It’s a common question among homebuyers: How much of my income should I spend on my mortgage? The answer isn’t as simple as it may seem.
There are a number of factors to consider when determining how much you can afford to spend on your mortgage each month. Your income, debts, and other financial obligations play a role in how much you can afford to borrow. 28 percent and 36 percent are two of the most common debt-to-income ratios that lenders use to determine how much you can afford to spend on your mortgage.
1. 28% Rule
In general, your mortgage payment should not exceed 28 percent of your monthly income. This is known as the 28 percent rule. But there are exceptions to this rule.
If you have a lot of other debt, you may want to keep your mortgage payments below 28 percent of your income. This will free up more money each month to pay off your other debts.
If you have a high income, you may be able to afford a larger mortgage payment. But you should still keep your payments below 28 percent of your income to avoid overextending yourself financially.
2. 36% Rule
Some financial experts recommend that your mortgage payment should not exceed 36 percent of your monthly income. This is known as the 36 percent rule.
But again, there are exceptions. If you have a lot of savings, you may be able to afford a larger mortgage payment. Or if you have a low interest rate, you may be able to afford a higher monthly payment.
3. 43% DTI Ratio
It’s important to remember that your monthly mortgage payment should not exceed 43 percent of your gross monthly income. This is known as the Debt-to-Income ratio, or DTI.

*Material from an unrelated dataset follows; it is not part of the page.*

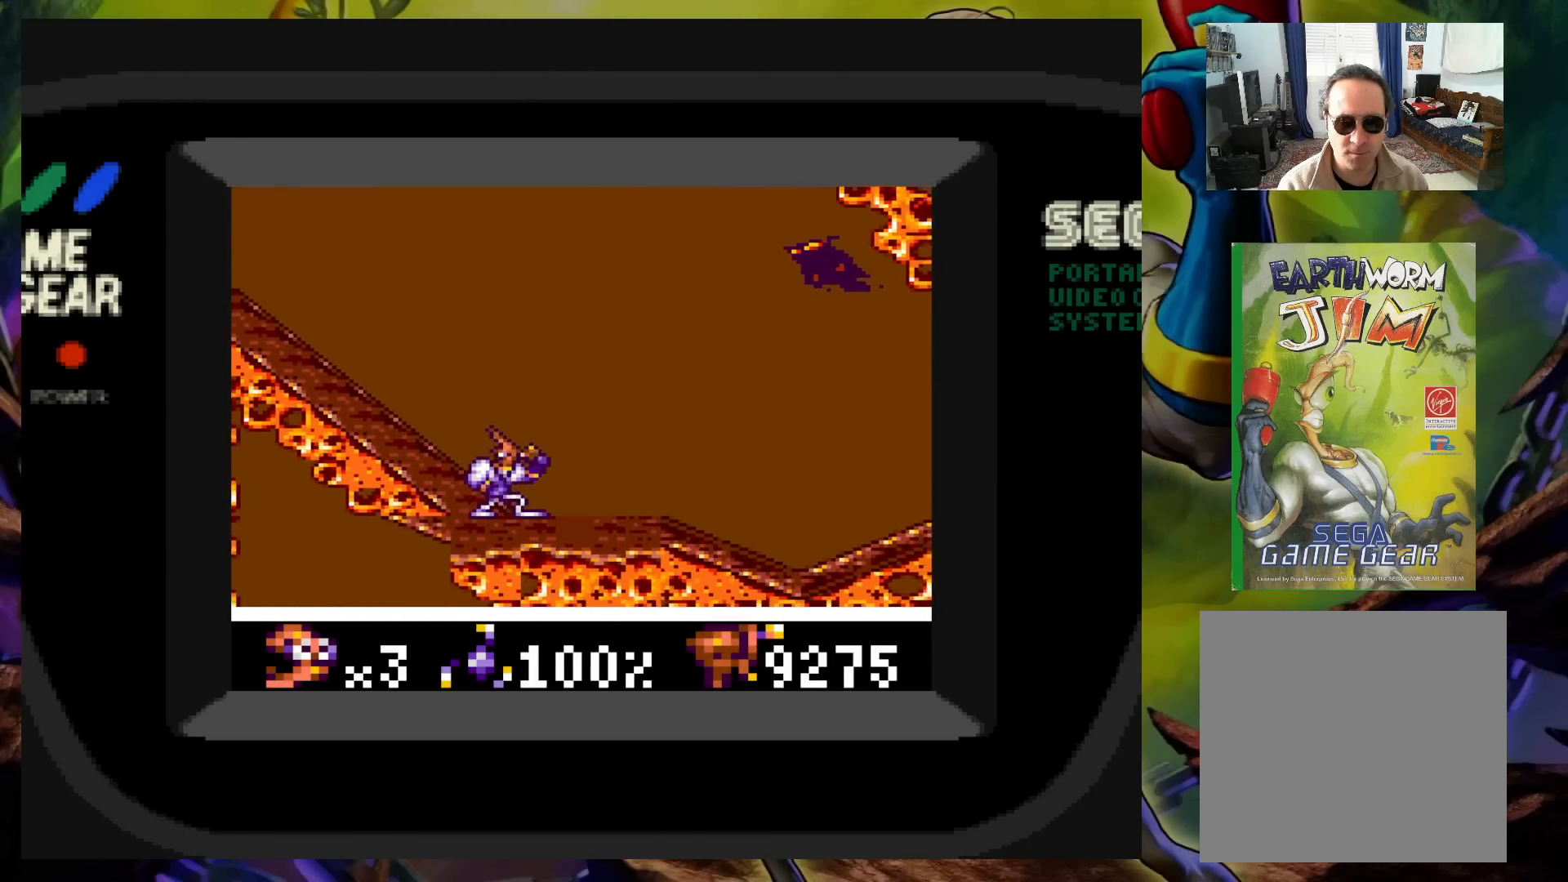
{"buttons": ["X", "DPAD_UP", "DPAD_RIGHT"], "events": [[33, "X", "down"]]}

Your DTI ratio includes all of your monthly debts, not just your mortgage payment. This includes credit card payments, car loans, and other debts.
If your DTI ratio exceeds 43 percent, you may have difficulty making your monthly payments. You may want to consider a smaller mortgage loan.
4. 25% Post-tax Model
Some experts recommend using a 25 percent post-tax model when calculating how much you can afford to spend on your mortgage each month.
This takes into account taxes and other monthly expenses, such as insurance and property taxes.
Final Thought
It’s important to remember that this is just a guideline. You may be able to afford a larger or smaller mortgage payment depending on your income and other financial factors.
If you’re more concerned with keeping your monthly payments low, you may want to consider a bigger mortgage loan. This will allow you to reduce your overall housing costs.
So how much should you spend on your mortgage each month? It really depends on your individual financial situation. But in general, your mortgage payment should not exceed 28 percent or 36 percent of your monthly income. And your DTI ratio should not exceed 43 percent.
The bottom line is that you should spend no more than you can afford on your mortgage each month. By doing so, you’ll avoid financial problems down the road.
There are also other factors to consider, such as the terms of your mortgage and the current interest rates. Talk to a lender or financial advisor to get more specific advice about how much you can afford to spend on your mortgage each month.